Eli Lilly has had their dual glucagon-like peptide-1 receptor agonist (GLP-1)/Gastric Inhibitor Polypeptide receptor agonist (GIP) therapy Mounjaro (tirzepatide) approved for use as a new treatment option for patients in England with type 2 diabetes (T2D), in cases where the existing treatment management options are insufficient. The National Institute for Health and Care Excellence (NICE) has provided guidance explaining where triple therapy with metformin and two other oral antidiabetic drugs has proven ineffective then these patients are eligible to change to GLP-1 therapies such as Novo Nordisk’s semaglutide (Ozempic or Rybelsus) or insulin therapy. In requesting the drug receive NHS approval for use, Lilly asked that Mounjaro be considered as an alternate therapy for patients to GLP-1 receptor agonists (such as Ozempic or Trulicity) where three or more antidiabetic drugs have demonstrated inadequate control. Lilly’s rationale is that, as GLP-1 receptor agonists are third-line or fourth-line therapy for T2D in the NHS, it would be prescribed alongside two oral agents. As a once-weekly injectable therapy, similar to semaglutide, that is likely to be used mostly in specialist NHS weight management services, the therapy is less likely to be adopted for use in primary care in comparison to oral agents. Mounjaro as a therapy for T2D is likely to gain significant uptake in the primary care space, as well as eventually in specialist weight loss management services, as the therapy is able to significantly reduce HbA1c and induces significant weight loss in patients with obesity, which is often the case for T2D patients. 

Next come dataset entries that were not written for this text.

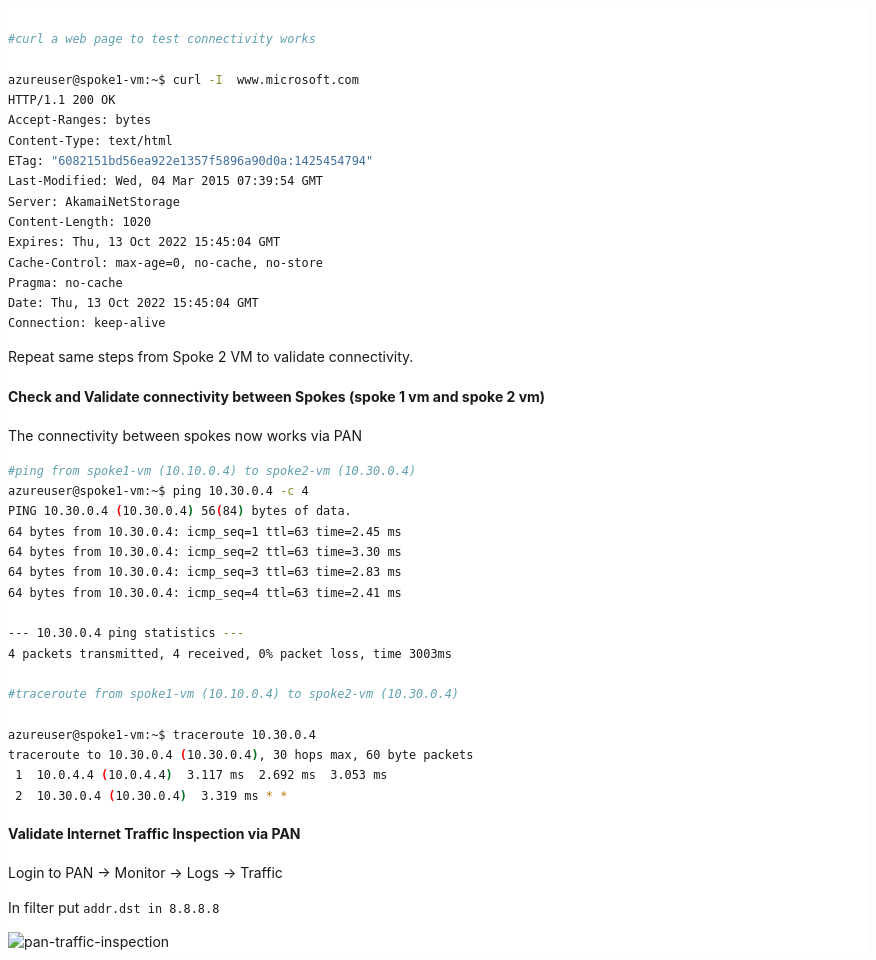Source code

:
```bash

#curl a web page to test connectivity works

azureuser@spoke1-vm:~$ curl -I  www.microsoft.com
HTTP/1.1 200 OK
Accept-Ranges: bytes
Content-Type: text/html
ETag: "6082151bd56ea922e1357f5896a90d0a:1425454794"
Last-Modified: Wed, 04 Mar 2015 07:39:54 GMT
Server: AkamaiNetStorage
Content-Length: 1020
Expires: Thu, 13 Oct 2022 15:45:04 GMT
Cache-Control: max-age=0, no-cache, no-store
Pragma: no-cache
Date: Thu, 13 Oct 2022 15:45:04 GMT
Connection: keep-alive

```

Repeat same steps from Spoke 2 VM to validate connectivity.

#### Check and Validate connectivity between Spokes (spoke 1 vm and spoke 2 vm)

The connectivity between spokes now works via PAN

```bash
#ping from spoke1-vm (10.10.0.4) to spoke2-vm (10.30.0.4)
azureuser@spoke1-vm:~$ ping 10.30.0.4 -c 4
PING 10.30.0.4 (10.30.0.4) 56(84) bytes of data.
64 bytes from 10.30.0.4: icmp_seq=1 ttl=63 time=2.45 ms
64 bytes from 10.30.0.4: icmp_seq=2 ttl=63 time=3.30 ms
64 bytes from 10.30.0.4: icmp_seq=3 ttl=63 time=2.83 ms
64 bytes from 10.30.0.4: icmp_seq=4 ttl=63 time=2.41 ms

--- 10.30.0.4 ping statistics ---
4 packets transmitted, 4 received, 0% packet loss, time 3003ms

#traceroute from spoke1-vm (10.10.0.4) to spoke2-vm (10.30.0.4)

azureuser@spoke1-vm:~$ traceroute 10.30.0.4
traceroute to 10.30.0.4 (10.30.0.4), 30 hops max, 60 byte packets
 1  10.0.4.4 (10.0.4.4)  3.117 ms  2.692 ms  3.053 ms
 2  10.30.0.4 (10.30.0.4)  3.319 ms * *

```

#### Validate Internet Traffic Inspection via PAN

Login to PAN -> Monitor -> Logs -> Traffic

In filter put `addr.dst in 8.8.8.8`

![pan-traffic-inspection](assets/pan-traffic-insepction.png)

NICE assessed trial data submitted from the SURPASS and SURMOUNT trials for tirzepatide that assessed T2D and obesity in those that don’t have T2D, respectively. They reported that these trial results demonstrate that tirzepatide reduces HbA1c levels and body weight in comparison to semaglutide, insulin therapy, or placebo and had similar outcomes when compared indirectly to other GLP-1 receptor agonists. NICE reported that, across all trials, ~81% to 97% of patients reached HbA1c of less than 53mmol/mol (7%), which was deemed statistically more significant than comparator therapies with several of the trials also demonstrating greater weight reductions. In addition, Lilly also strengthened their NICE application by providing analyses regarding the clinical and cost-effectiveness of tirzepatide, as well as showed that estimates regarding cost-effectiveness were within the range that NICE considered acceptable for use in the NHS. Unusually, NICE also reported that they would have preferred to assess tirzepatide in a broader population but that Lilly’s positioning of tirzepatide to a narrow patient population meant that the evidence hadn’t been presented to enable NICE to provide that broader assessment. Tirzepatide was therefore recommended to a narrower patient population than its actual market authorization.

As a result of this approval by NICE for NHS use of Mounjaro (tirzepatide), Lilly is likely to become the leading GLP-1 manufacturer in the T2D space, in the UK market, over the next decade as its data rivals that of its competitors. There will be increasing competition from semaglutide and other potential GLP-1s that enter the T2D space, but Mounjaro will likely compete well against these therapies considering both the T2D and weight loss data and the potential lowering of cardiovascular risk (which is currently being assessed at Phase III). NICE is expected to publish guidance in Q1 of 2024 regarding the use of Mounjaro for weight loss and potential challenges remain for Lilly regarding a sufficient supply of medications for patients with T2D. GlobalData predicts that Lilly will become the leading GLP-1 therapy in the T2D and obesity space within the next decade, particularly for the UK market, and Lilly’s position in the space will be strengthened further with the eventual launch of ‘triple G’ receptor agonist (GLP-1/GIP/glucagon receptor (GR)), retatrutide, which is currently at Phase III for T2D and obesity.